> _Required work_:
In the entries below, count every line with the word "logic". Return only the count.

Segment Start: Data records

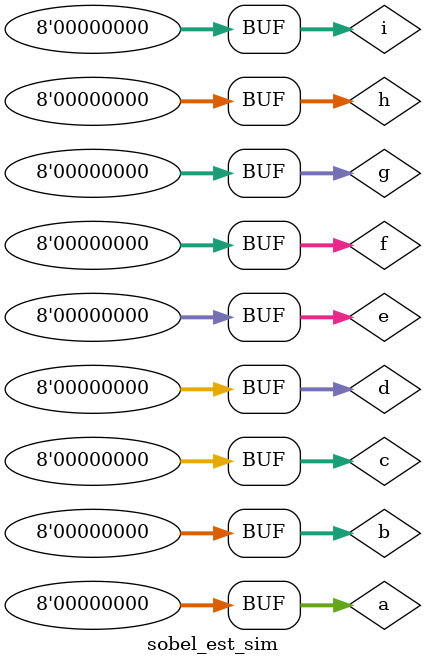
<source format=sv>
`timescale 1ns / 1ps

module sobel_est_sim( );
    
    logic [7:0] a;
    logic [7:0] b;
    logic [7:0] c;
    logic [7:0] d;
    logic [7:0] e;
    logic [7:0] f;
    logic [7:0] g;
    logic [7:0] h;
    logic [7:0] i;
    
    logic [7:0] sobel_pixel;
      
    sobel_est sobel_op(
        .mat({a, b, c, d, e, f, g, h, i}),
        .sobel_pixel(sobel_pixel)
     );
     
    initial begin
        
        a = 0;
        b = 0;
        c = 0;
        d = 0;
        e = 0;
        f = 0;
        g = 0;
        h = 0;
        i = 0;
        
        #10
        
        a = 1;
        
        #10
        
        a = 0;
        
     end
endmodule

</source>
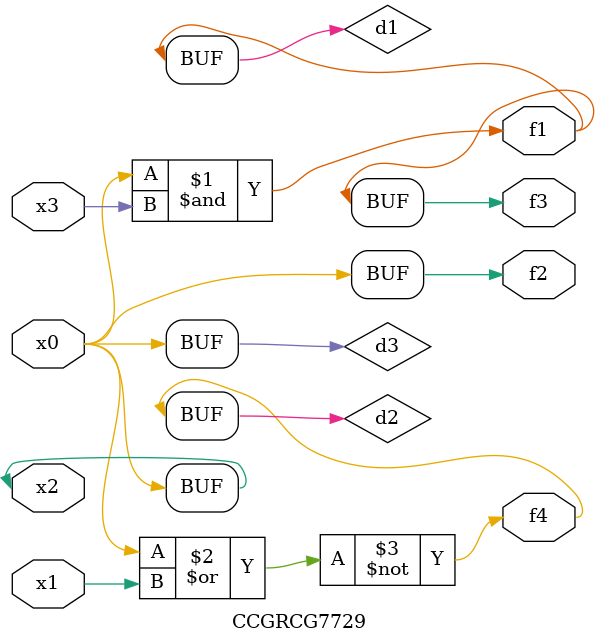
<source format=v>
module CCGRCG7729(
	input x0, x1, x2, x3,
	output f1, f2, f3, f4
);

	wire d1, d2, d3;

	and (d1, x2, x3);
	nor (d2, x0, x1);
	buf (d3, x0, x2);
	assign f1 = d1;
	assign f2 = d3;
	assign f3 = d1;
	assign f4 = d2;
endmodule

</source>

Segment End: Data records

> _Your solution_:
10